Once inside, he pressed me up against the wall, and started to kiss me. This was my first intimate kiss. He kissed me passionately. I was about 12-ish. An early teen. Young. Innocent. At that moment, I thought it was romance. Fairytale stuff. A dream come true. He was attractive, and he kept telling me I was beautiful. I was enjoying it.
I was flattered. Excited. Confused. Scared. Beautiful. Overwhelmed. Powerful. Powerless.
It felt as if I was in a vortex. The world, at it's edges, had stood still. But on the inside - in my head, in my heart, in my body, there was a rush of colours, sounds, thoughts, feelings. I don't know how much time passed. It felt like hours, weeks. In reality it was probably only a few seconds. It was a rush of emotions. And arousal.
When he stopped kissing me, the spell broke.
He was still murmuring about how beautiful I was. He bent down to feel my breasts, thighs and between my legs. It was then that my mind started working again. I pushed him away. I saw an open elevator, a service lift. I jumped in it, and I banged the buttons. As the doors closed, I looked at him standing there. He didn't try to stop me. He looked rejected. He asked me when I was coming back.
On the ground floor, the lift opened in the kitchen. I ran towards the closest door. All the kitchen staff turned and stared at me. The doors led outside. I ran around the side of the hotel, and back in the main doors, into the lobby. I went into the lobby toilets, slammed the door, closed the toilet cover and sat on it with my legs pulled up. I knew that he hadn't come after me, but I only felt safe when I thought he wouldn't find me. Where nobody could find me.
Only then did I breathe again. I shivered and shook. I don't know if I cried, but it is possible. I sat there for a while, until I had regained outward composure.
I didn't tell anybody for more than 15 years. Nobody.

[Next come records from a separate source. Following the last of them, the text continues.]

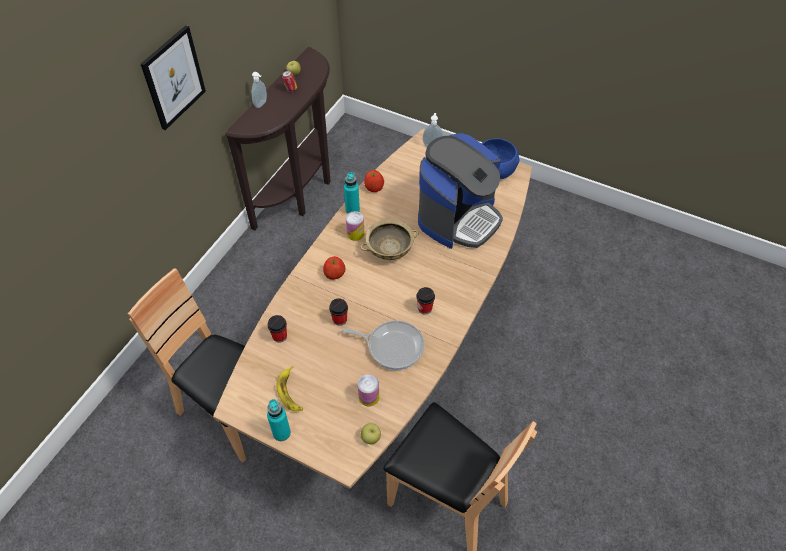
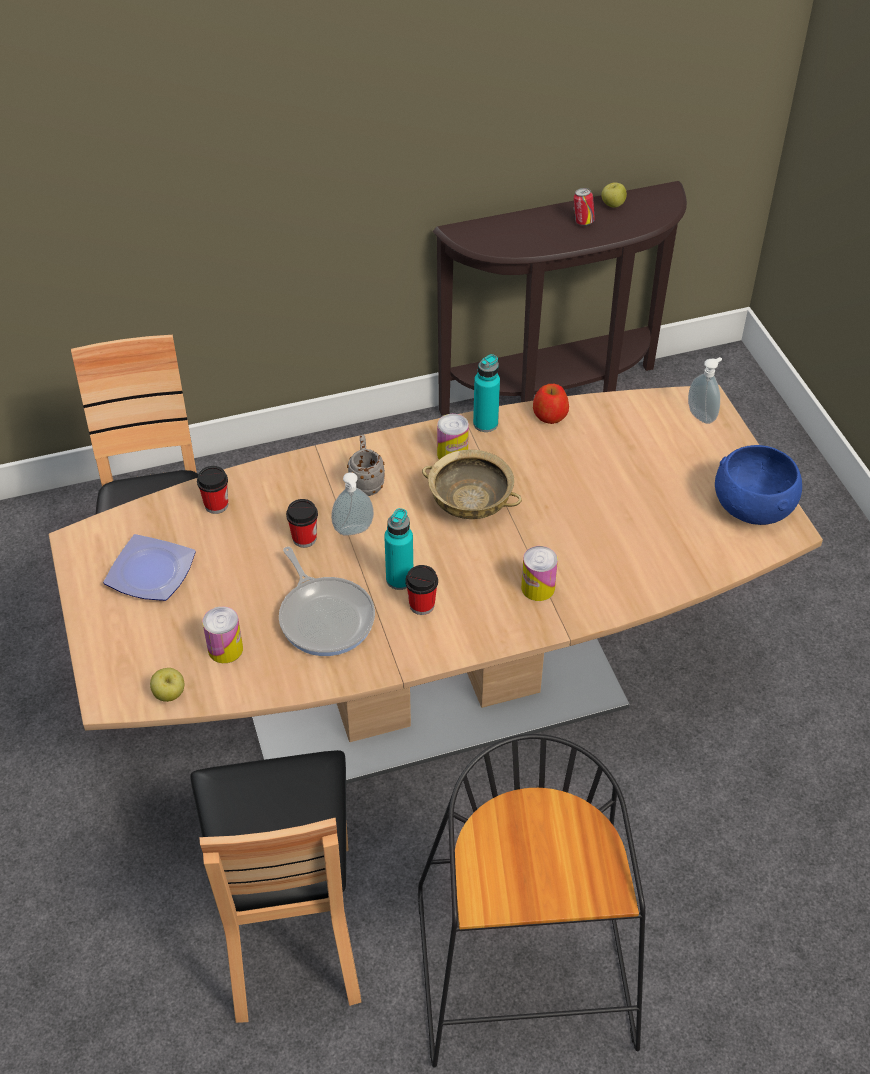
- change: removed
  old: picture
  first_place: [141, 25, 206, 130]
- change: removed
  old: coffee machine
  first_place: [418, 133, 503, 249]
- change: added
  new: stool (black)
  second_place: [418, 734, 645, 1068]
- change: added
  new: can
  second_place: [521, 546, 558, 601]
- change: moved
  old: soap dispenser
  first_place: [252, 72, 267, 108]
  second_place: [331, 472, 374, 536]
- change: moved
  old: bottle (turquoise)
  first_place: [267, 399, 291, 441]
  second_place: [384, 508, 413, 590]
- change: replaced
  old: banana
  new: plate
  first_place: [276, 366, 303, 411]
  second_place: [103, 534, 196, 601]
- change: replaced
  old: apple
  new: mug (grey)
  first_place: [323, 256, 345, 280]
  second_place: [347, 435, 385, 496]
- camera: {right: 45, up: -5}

Today, as an adult, as a parent, I know so many things. I know that I was the victim, and that he was doing something terrible to me. I know that I had no reason to feel guilty, but that the guilt stemmed from the fact that I was enamoured, flattered. And aroused. I know that the young me was caught by surprise, unprepared for my reactions and feelings. I was about 12-ish. An early teen. Young. Innocent. I know that my parents would have been supportive. I fact, my mother is probably hurt and sad that I never told her. I know that I didn't tell anyone, because I was so confused and overwhelmed myself.
And I know it could have been worse. So much worse.
Well, there you have it. An untold story. Well almost. I have told a handful of people in my life. It has affected me on many levels, it still does today. The fact that I can recall so much small detail, while I cannot remember much else from that trip, shows that it made a deep impression on me. It awakened feelings in me at a very young age, when I was not emotionally ready to handle them. But I am fine. I have dealt with it. I have grown.
I am deeply aware that there are many people who have gone through serious abuse, rape, incest. Some over very long periods of time, and by people who they knew, and should be able to trust. I cannot imagine their pain, shame, fear and trauma. My incident pales in comparison. If my relatively benign experience affected me the way it did, how much deeper would their wounds be?
If that is your untold story, please consider telling someone?